Ieri mattina il feretro ha vagato per la città. Nella chiesa di Santa Maria non poteva essere ospitato perché la sala solitamente adibita a camera ardente è occupata dal presepe, così è stato portato in una piccola e anonima stanza della misericordia in piazza del Popolo. Una stanzetta con lo spazio per appena otto sedie. Al centro lui, il gigante dei segreti d’Italia, consumato dalla malattia più che dai 96 anni d’età.

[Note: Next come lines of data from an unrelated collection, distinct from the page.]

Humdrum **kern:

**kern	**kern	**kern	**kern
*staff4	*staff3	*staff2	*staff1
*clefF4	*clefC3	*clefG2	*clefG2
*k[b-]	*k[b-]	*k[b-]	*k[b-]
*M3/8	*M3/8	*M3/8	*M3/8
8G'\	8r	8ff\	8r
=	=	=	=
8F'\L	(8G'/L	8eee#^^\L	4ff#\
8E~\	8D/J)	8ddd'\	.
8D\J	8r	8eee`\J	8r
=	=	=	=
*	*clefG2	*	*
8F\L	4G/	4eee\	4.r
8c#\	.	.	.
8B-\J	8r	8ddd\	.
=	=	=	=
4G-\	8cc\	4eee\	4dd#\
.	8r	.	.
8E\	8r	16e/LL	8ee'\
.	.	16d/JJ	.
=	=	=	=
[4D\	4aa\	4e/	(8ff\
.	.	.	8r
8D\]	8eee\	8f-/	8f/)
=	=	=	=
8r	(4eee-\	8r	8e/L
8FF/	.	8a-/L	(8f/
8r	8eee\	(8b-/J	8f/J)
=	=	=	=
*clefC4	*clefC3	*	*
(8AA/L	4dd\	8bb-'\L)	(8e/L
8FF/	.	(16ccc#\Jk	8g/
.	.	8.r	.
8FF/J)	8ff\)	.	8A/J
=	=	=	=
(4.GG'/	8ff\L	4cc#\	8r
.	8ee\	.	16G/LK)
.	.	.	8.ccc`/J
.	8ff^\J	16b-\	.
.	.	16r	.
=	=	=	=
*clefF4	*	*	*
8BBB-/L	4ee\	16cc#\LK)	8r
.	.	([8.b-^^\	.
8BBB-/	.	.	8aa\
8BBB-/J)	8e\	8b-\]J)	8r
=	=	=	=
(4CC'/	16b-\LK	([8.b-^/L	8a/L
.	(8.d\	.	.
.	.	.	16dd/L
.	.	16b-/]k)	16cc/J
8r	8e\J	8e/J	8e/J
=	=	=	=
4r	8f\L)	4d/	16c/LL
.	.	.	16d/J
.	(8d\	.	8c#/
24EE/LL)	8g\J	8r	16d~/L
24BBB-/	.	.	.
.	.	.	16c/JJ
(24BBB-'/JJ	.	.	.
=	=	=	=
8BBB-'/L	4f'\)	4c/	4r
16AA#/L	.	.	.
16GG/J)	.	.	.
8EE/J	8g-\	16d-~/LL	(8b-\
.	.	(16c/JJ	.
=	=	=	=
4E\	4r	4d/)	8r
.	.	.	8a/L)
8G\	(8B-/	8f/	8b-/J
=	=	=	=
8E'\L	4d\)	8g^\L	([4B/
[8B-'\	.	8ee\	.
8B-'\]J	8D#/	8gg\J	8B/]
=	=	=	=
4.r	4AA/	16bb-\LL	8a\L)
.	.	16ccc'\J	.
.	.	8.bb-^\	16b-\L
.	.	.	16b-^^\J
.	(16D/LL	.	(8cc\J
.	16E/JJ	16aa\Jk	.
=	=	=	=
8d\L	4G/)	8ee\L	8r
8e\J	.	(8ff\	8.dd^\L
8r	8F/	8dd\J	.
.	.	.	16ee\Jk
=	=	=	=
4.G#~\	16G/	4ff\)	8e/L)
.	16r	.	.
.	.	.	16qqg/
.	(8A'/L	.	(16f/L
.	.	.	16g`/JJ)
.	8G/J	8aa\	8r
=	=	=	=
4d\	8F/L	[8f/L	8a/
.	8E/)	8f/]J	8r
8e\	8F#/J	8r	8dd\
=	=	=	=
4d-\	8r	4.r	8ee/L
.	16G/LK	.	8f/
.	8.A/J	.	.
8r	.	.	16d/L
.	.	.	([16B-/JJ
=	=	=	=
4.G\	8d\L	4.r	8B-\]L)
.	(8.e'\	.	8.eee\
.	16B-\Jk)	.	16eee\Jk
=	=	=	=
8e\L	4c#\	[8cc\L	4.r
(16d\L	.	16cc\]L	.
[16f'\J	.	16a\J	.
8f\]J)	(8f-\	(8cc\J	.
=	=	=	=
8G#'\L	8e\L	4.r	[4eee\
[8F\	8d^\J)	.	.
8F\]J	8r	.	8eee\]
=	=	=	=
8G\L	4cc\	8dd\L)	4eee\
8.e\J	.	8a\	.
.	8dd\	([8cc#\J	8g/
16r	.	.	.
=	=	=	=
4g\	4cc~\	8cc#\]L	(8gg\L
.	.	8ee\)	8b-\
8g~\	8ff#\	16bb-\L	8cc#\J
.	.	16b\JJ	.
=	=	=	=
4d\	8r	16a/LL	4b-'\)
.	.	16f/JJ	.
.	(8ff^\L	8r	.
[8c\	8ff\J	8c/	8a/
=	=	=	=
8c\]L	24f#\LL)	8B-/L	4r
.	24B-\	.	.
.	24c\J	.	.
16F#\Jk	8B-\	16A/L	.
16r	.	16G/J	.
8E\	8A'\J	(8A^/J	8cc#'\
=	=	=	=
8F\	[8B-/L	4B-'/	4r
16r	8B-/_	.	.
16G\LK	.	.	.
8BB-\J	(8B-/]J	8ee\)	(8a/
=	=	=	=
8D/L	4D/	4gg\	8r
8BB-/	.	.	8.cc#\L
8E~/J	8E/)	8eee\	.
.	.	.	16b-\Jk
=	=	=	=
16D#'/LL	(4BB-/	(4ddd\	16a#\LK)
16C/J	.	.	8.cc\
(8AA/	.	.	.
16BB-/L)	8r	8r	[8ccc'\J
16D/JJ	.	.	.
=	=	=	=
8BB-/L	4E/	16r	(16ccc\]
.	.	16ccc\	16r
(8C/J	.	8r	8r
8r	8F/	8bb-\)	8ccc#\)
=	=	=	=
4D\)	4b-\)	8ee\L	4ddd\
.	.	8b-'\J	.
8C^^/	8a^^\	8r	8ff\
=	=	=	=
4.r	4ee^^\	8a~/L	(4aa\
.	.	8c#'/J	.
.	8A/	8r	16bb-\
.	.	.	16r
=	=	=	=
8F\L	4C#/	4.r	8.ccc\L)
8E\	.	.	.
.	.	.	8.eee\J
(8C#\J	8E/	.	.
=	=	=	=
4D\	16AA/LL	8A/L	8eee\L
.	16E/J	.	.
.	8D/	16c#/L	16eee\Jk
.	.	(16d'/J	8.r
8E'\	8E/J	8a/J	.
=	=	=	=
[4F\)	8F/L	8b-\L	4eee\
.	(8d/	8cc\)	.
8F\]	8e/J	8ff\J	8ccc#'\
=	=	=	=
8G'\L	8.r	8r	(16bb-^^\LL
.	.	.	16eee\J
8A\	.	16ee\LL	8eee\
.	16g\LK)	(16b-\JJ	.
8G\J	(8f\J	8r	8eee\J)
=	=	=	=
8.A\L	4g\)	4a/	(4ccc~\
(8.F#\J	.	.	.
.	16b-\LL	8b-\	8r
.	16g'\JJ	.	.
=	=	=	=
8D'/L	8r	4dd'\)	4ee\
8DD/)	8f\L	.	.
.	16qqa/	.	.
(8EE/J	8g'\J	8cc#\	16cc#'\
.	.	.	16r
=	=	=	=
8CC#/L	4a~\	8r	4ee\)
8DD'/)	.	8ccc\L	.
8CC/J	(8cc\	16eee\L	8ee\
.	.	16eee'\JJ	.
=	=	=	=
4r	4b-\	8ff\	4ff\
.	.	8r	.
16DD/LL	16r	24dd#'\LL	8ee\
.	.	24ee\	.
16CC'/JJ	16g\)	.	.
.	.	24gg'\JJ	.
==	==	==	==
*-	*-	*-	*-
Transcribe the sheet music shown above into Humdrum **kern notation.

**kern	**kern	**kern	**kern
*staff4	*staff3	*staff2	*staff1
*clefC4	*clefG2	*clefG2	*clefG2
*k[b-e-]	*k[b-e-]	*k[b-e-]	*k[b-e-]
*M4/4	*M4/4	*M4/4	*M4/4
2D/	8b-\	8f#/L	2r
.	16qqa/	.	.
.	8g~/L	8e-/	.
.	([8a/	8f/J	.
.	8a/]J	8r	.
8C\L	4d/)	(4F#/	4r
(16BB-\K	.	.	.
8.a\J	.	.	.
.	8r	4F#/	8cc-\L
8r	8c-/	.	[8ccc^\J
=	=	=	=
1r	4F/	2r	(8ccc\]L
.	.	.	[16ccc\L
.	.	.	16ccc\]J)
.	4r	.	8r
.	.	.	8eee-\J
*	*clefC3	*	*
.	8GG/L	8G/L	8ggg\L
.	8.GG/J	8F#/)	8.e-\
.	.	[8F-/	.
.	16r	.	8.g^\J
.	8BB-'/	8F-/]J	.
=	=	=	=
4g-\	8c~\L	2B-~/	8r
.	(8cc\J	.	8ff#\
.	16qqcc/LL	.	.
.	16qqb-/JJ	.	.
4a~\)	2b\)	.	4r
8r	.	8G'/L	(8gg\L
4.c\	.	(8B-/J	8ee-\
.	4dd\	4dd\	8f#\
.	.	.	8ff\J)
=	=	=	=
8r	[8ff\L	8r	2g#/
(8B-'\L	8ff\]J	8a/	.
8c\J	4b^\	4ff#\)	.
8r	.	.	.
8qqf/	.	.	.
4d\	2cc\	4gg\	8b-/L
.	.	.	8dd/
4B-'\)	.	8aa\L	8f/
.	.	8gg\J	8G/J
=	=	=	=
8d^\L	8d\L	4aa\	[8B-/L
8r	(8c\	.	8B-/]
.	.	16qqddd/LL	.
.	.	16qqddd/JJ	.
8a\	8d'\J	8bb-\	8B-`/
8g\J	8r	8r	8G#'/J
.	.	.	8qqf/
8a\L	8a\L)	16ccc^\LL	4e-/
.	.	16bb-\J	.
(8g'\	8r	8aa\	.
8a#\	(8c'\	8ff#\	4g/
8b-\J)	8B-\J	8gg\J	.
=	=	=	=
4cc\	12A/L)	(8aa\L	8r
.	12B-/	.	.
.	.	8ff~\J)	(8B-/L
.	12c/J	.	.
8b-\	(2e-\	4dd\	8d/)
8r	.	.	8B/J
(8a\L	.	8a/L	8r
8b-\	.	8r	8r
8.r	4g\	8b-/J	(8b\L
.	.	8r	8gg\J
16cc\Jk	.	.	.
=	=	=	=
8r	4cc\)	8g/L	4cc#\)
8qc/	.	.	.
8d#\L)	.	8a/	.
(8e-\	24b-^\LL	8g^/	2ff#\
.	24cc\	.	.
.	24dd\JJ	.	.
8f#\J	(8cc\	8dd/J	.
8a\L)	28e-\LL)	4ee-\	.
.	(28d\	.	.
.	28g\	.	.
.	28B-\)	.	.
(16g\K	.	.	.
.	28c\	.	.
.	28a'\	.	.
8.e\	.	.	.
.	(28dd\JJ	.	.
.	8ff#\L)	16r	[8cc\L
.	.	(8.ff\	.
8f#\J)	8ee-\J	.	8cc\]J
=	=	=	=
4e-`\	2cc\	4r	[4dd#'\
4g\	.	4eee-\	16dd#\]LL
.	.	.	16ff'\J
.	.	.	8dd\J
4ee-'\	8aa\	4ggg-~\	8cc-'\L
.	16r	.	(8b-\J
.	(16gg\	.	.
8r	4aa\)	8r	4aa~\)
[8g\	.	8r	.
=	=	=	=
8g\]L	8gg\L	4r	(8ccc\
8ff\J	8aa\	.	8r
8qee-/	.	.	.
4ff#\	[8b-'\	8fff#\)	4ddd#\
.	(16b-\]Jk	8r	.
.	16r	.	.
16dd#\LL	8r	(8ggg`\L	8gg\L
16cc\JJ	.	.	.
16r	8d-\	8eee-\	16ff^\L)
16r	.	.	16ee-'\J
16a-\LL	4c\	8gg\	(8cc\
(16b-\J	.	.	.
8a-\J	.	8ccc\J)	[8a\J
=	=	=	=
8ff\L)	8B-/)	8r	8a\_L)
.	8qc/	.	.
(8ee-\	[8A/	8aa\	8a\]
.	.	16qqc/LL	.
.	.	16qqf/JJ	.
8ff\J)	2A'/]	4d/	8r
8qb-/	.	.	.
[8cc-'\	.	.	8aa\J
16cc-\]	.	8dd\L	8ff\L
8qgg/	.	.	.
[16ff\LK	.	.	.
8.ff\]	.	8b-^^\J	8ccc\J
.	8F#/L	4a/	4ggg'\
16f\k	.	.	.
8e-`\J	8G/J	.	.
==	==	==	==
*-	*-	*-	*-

Infilato in un abito largo, con i suoi immancabili occhiali infilati nel taschino e una spilla con effigie fascista. Un rosario appoggiato sulle mani e un anello d’oro con stemma nobiliare infilato nell’anulare destro ma diventato troppo grande rispetto al dito. Come grande appare la stanza. Per quanto piccola, sono pochissime le persone che nella giornata vengono a salutare il loro cittadino più noto. Anche i curiosi sono pochi. Si fermano all’esterno, lungo la strada trafficata, a leggere l’annuncio funebre: “Ieri sera si è spento, nella pace del Signore, all’età di 96 anni N.H Conte Licio Gelli”. Con la seconda moglie del Venerabile, i due nipoti, sfilano pochi amici e Gianfranco Ricci Albergotti, l’avvocato storico nelle infinite battaglie legali. Saluta la vedova. “Ci avevo parlato pochi giorni fa, sembrava stesse bene come sempre”. Annuisce lei: “Non ha sofferto, se ne è andato senza dolore”. Uscendo Ricci si concede ai giornalisti. “Il suo grande cruccio era non poter avere i figli vicini in quest’ultimo periodo di tempo. Era tranquillo, tutto sommato erano pensieri non di guerra ma di pace, sostanzialmente.”
Ad altri aggiunge: “Era sereno, mi parlava dei restauri che stava facendo a Villa Wanda. A tutto pensava meno che alla morte”. Poi riesce a sfuggire, braccato: unico volto riconoscibile venuto a salutare il Venerabile. I funerali si celebrano oggi a Pistoia alle 15. Accusato di aver trascorso la vita a distribuire potere e diffondere il terrore in un intero Paese, Gelli l’ultimo viaggio sembra destinato a farlo da solo.